Unpublished play adapted from Tolstoy’s masterpiece for the London stage where it premiered at the Ambassador’s Theatre in December 1913. The playwright John Pollock’s wife, Lydia Yavorska, previously Princess Bariatinsky, played the tragic heroine for the premier and we have here an inscribed copy of that script which was annotated for dramatic use by Yavorska’s successor in the role of Anna: ‘To Barbara Couper. It is to the soul of Anna Karenina that my play should be dedicated; but since her soul has passed into you, it is your name, Barbara, that I write on this page.
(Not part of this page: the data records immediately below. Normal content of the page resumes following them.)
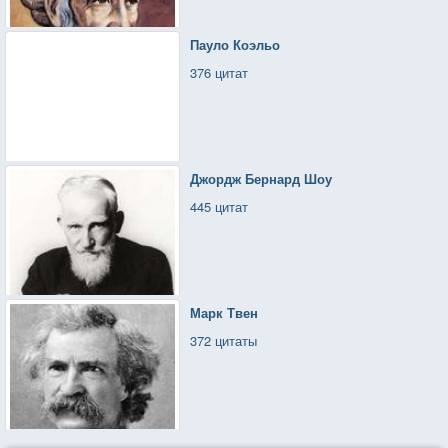
Пауло Коэльо
376 цитат
Джордж Бернард Шоу
445 цитат
Марк Твен
372 цитаты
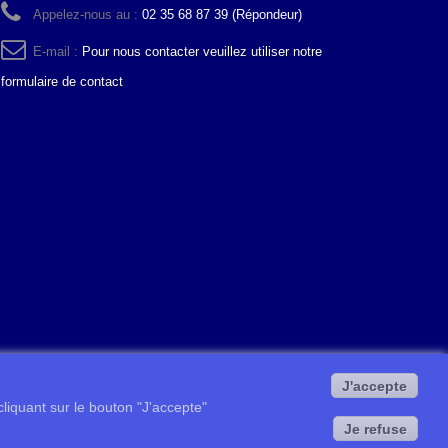
Appelez-nous au :
02 35 68 87 39 (Répondeur)
E-mail :
Pour nous contacter veuillez utiliser notre
formulaire de contact
J'accepte
 cliquant sur le bouton "J'accepte"
Je refuse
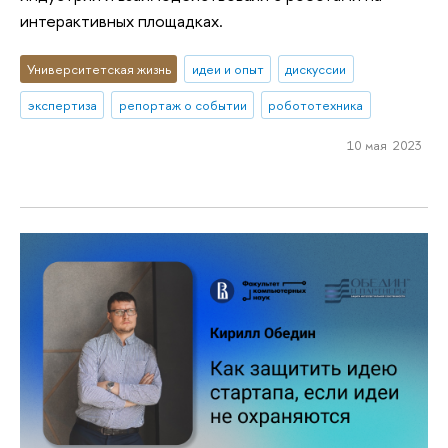
интерактивных площадках.
Университетская жизнь
идеи и опыт
дискуссии
экспертиза
репортаж о событии
робототехника
10 мая 2023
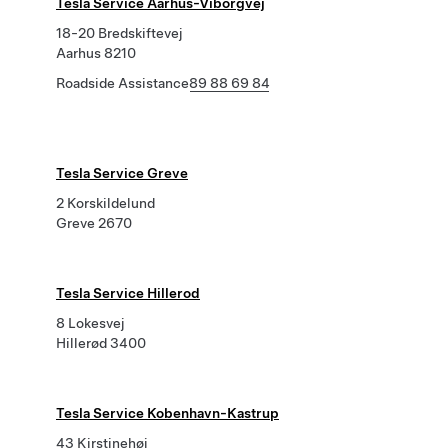
Tesla Service Aarhus-Viborgvej
18-20 Bredskiftevej
Aarhus 8210
Roadside Assistance
89 88 69 84
Tesla Service Greve
2 Korskildelund
Greve 2670
Tesla Service Hillerod
8 Lokesvej
Hillerød 3400
Tesla Service Kobenhavn-Kastrup
43 Kirstinehøj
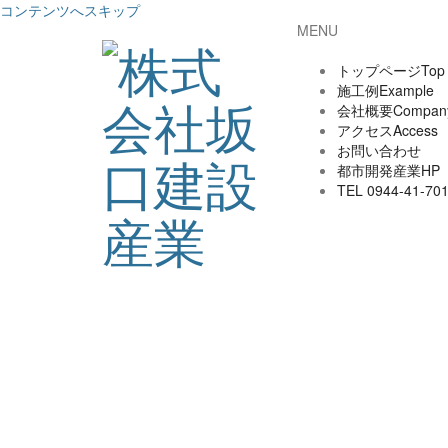
コンテンツへスキップ
MENU
トップページ
Top
施工例
Example
会社概要
Compan
アクセス
Access
お問い合わせ
都市開発産業HP
TEL 0944-41-70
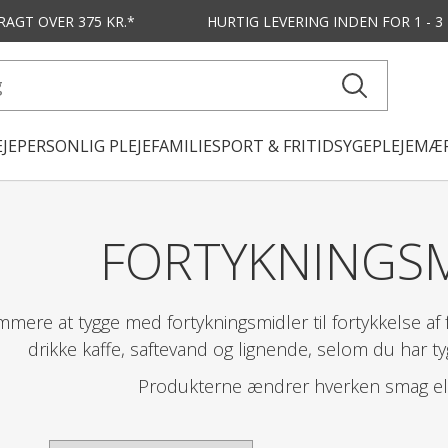
FRAGT OVER 375 KR.*
HURTIG LEVERING
INDEN FOR 1 - 
JE
PERSONLIG PLEJE
FAMILIE
SPORT & FRITID
SYGEPLEJE
MÆR
FORTYKNINGS
ere at tygge med fortykningsmidler til fortykkelse af f
drikke kaffe, saftevand og lignende, selom du har t
Produkterne ændrer hverken smag el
John Pollock.’ Pollock’s first Anna, his wife Lydia, had died in 1921 and the transfer of this dedication was clearly an emotional moment for the author. The second volume is a heavily annotated prompt copy of Act IV of the play which was much lauded in its 221 performance London run and transferred to Edinburgh and other locations before being revived in 1943.
PHYSICAL DESCRIPTION:
Quarto sized carbon copy typescript bound in black card wrappers with coffee mug stains; inscribed by Pollock to Barbara Couper and with a crossed out ownership label of ‘Edward Stirling’ in Dolphin Square, London. Barbara Couper has signed her name in pencil over Pollock’s inscription. The typescript is extensively annotated by Couper; all stage directions have been underlined in red with pencilled annotations around Anna’s part making adjustments to the text as well as adding additional guidance.
Act IV is a little larger in size, labelled as ‘Prompt Copy [crossed out] Anna Karenina Act IV’, noted as Pollock’s property over leaf; title page and ff23, carbon copy typescript on verso of Ambassadors Theatre headed paper. This revised version of the denouement is itself elaborately altered and annotated by Pollock himself, paying particular attention to the moments in the railway station leading up to the death of Anna herself.
PRODUCTION EPHEMERA relating to 1943 revival:
1 Certificate of the US Copyright Office, 1943
2 Q Theatre, Chiswick, 1943 Contract between Jack Leon and Pollock for performance of the play.
3 Additional correspondence relating to this production with Eric Glass
This adaptation of ANNA KARENINA was the product of the driving ambition of Lydia Yavorska to play Anna on the stage. In her Russian days she was a friend to Tolstoy and mistress to Chekhov, being immortalised as Arkadina in the Seagull. In London she was not yet married to Pollock when he accepted the commission to adapt Tolstoy’s novel for the stage, becoming a fashion icon, defying the Bolsheviks and campaigning for women’s suffrage in her spare moments. After their marriage the couple travelled to Russian in 1916 to give aid on the Eastern front before fleeing the Bolshevik revolution that ensued.